Clarke films mainly in wide-angle tracking shots. Although there are usually several cuts in each scene including some close-ups, many shots are of extended length, and often assume a perspective that follows a character from behind. Implicit in these following shots is a sense of doom, of unavoidable fate. The shots create a kind of visual pathway in the frame, especially when indoors and in hallways, and that path is terrible and inescapable.
Gus Van Sant's Elephant isn't quite as unadorned as Clarke's film, in that it actually has some dialogue and characters and story, but it's every bit as bleak and still pretty damn spare when compared to most narrative filmmaking. The film is about a Columbine-like massacre at a high school, but drained of all the sensationalism other films (cough cough Uwe Boll's Heart of America) might have opted for. It's disturbing and sobering, and I mean that in a positive way, because I admire the way Van Sant refuses to find easy answers, or over-editorialize, like so many in the media did after Columbine. It takes an unblinking look at a tragedy and surmises, to quote Vonnegut, "there is nothing intelligent to say about a massacre." It's a film about its own lack of insight into its story.

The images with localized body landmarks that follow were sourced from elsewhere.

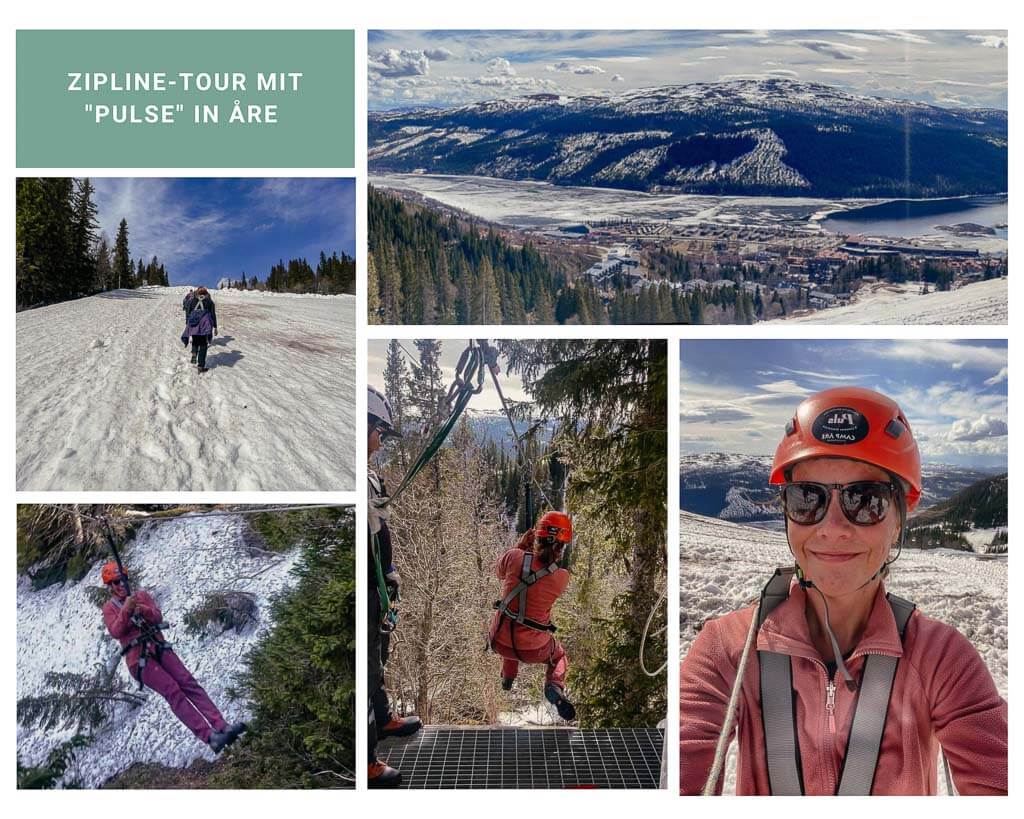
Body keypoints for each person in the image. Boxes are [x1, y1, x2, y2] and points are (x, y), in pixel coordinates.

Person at [679, 387, 1007, 796]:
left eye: (865, 500)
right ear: (786, 511)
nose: (833, 527)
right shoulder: (727, 650)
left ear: (899, 521)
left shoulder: (942, 660)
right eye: (806, 499)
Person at [100, 562, 246, 753]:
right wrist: (127, 610)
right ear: (109, 587)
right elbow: (116, 631)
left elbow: (157, 617)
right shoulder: (110, 608)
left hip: (159, 647)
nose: (119, 586)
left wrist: (141, 609)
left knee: (188, 683)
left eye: (122, 581)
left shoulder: (141, 596)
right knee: (173, 691)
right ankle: (210, 737)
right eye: (114, 583)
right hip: (139, 661)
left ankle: (221, 726)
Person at [367, 386, 422, 788]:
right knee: (367, 666)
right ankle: (367, 757)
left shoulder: (367, 476)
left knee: (378, 655)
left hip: (379, 583)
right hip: (370, 584)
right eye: (378, 432)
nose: (380, 440)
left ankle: (384, 719)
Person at [488, 510, 576, 721]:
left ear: (537, 537)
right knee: (558, 655)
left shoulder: (514, 557)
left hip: (499, 641)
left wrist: (521, 547)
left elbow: (499, 573)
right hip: (534, 649)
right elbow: (541, 574)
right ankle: (554, 685)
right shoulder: (561, 578)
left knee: (511, 620)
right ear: (561, 547)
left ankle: (508, 677)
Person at [181, 286, 218, 373]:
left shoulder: (192, 301)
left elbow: (188, 312)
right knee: (203, 345)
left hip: (194, 324)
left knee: (195, 340)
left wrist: (188, 323)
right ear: (206, 293)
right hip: (204, 325)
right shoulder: (209, 302)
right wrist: (215, 327)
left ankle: (194, 353)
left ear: (197, 293)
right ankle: (201, 366)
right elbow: (213, 314)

While Van Sant's lack of agenda (or his anti-agenda agenda) may be in contrast to Clarke's more pointed intentions, stylistically he borrows much from Clarke's film. Not the least of which are those wide-angle tracking shots that follow characters from behind. Van Sant's camera follows the students, victim and killer alike, down endless, winding hallways, evoking that same sense of impending terror. To the victims, it's just an ordinary, mundane day at school, but they are on an unavoidable collision course with death.

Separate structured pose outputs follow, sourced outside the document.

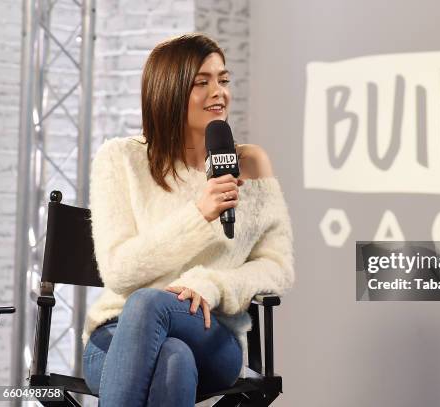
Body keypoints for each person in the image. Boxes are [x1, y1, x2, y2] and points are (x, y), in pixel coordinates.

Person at [81, 33, 294, 407]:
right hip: (115, 336)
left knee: (151, 304)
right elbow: (118, 272)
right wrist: (199, 215)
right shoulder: (120, 159)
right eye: (202, 82)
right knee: (173, 358)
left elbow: (278, 267)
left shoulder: (249, 163)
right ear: (169, 91)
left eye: (223, 80)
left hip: (213, 336)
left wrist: (211, 284)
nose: (219, 92)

I'm certainly not the first person to point this out, but these shots of killers and victims marching down endless hallways strongly recall another film, which I think was likely an influence on both Van Sant and Clarke: Stanley Kubrick's The Shining. Tell me what you think.
Kubrick's vision of the Overlook Hotel is one of the great, iconic locations in horror movie history (hell, maybe in all branches of movie history), and his tracking shots are some of the most unforgettable moments of his film. What is it about these shots that is so effective? How is it that, when following a victim, they imply foreboding and helplessness, but when following a killer they imply an unstoppable force? There is something in their trajectory that makes everything feel unbearably inevitable.

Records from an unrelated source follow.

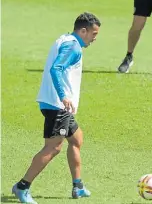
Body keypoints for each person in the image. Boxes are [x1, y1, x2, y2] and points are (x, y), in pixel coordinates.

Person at [12, 12, 101, 204]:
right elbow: (56, 68)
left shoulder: (65, 39)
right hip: (57, 105)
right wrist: (64, 96)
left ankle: (78, 186)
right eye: (93, 34)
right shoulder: (73, 47)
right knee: (53, 148)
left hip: (57, 105)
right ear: (83, 31)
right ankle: (22, 186)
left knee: (77, 139)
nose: (95, 39)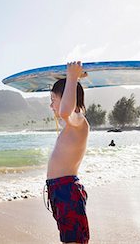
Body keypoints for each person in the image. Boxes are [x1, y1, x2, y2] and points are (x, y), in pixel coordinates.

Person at [46, 61, 90, 244]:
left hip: (67, 190)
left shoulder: (78, 121)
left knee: (73, 240)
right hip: (59, 190)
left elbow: (66, 111)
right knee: (69, 238)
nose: (51, 106)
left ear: (65, 98)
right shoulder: (71, 126)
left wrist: (72, 77)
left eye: (53, 100)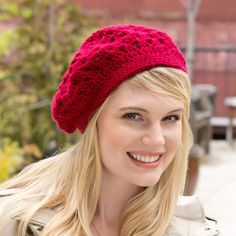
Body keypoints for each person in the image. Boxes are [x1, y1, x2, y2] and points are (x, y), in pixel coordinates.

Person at [0, 24, 219, 236]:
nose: (156, 139)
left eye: (171, 118)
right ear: (93, 120)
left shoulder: (195, 230)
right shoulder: (14, 223)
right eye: (133, 116)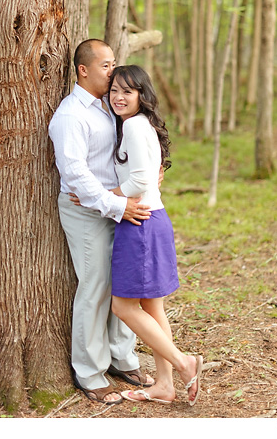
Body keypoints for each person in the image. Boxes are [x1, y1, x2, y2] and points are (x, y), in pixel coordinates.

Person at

Kubrick is the rare director who could make a horror film that is not only accepted as an art film, but has had an observable influence on the art house. (In addition to these examples, Gaspar Noe, an ardent Kubrick enthusiast, took these tracking shots to their furthest extremes during a lengthy segment of his Enter the Void. I loved that film, although maybe I'm being too generous in considering it part of the "art house.") What surprises me is that I can't think of examples of many horror films that stole, borrowed or were inspired by these tracking shots. Filmmakers have frequently ripped off, for example, the POV shots from John Carpenter's Halloween. Where are all the Kubrick knock-offs? Can anyone think of any examples I'm forgetting? This is a demonstrably awesome stylistic strategy, more young filmmakers need to get on it.
Final thought: I've read in the past that Kubrick was a fan of Tobe Hooper's The Texas Chain Saw Massacre. Do you think there is any chance that Kubrick was inspired by a certain famous shot from Hooper's film?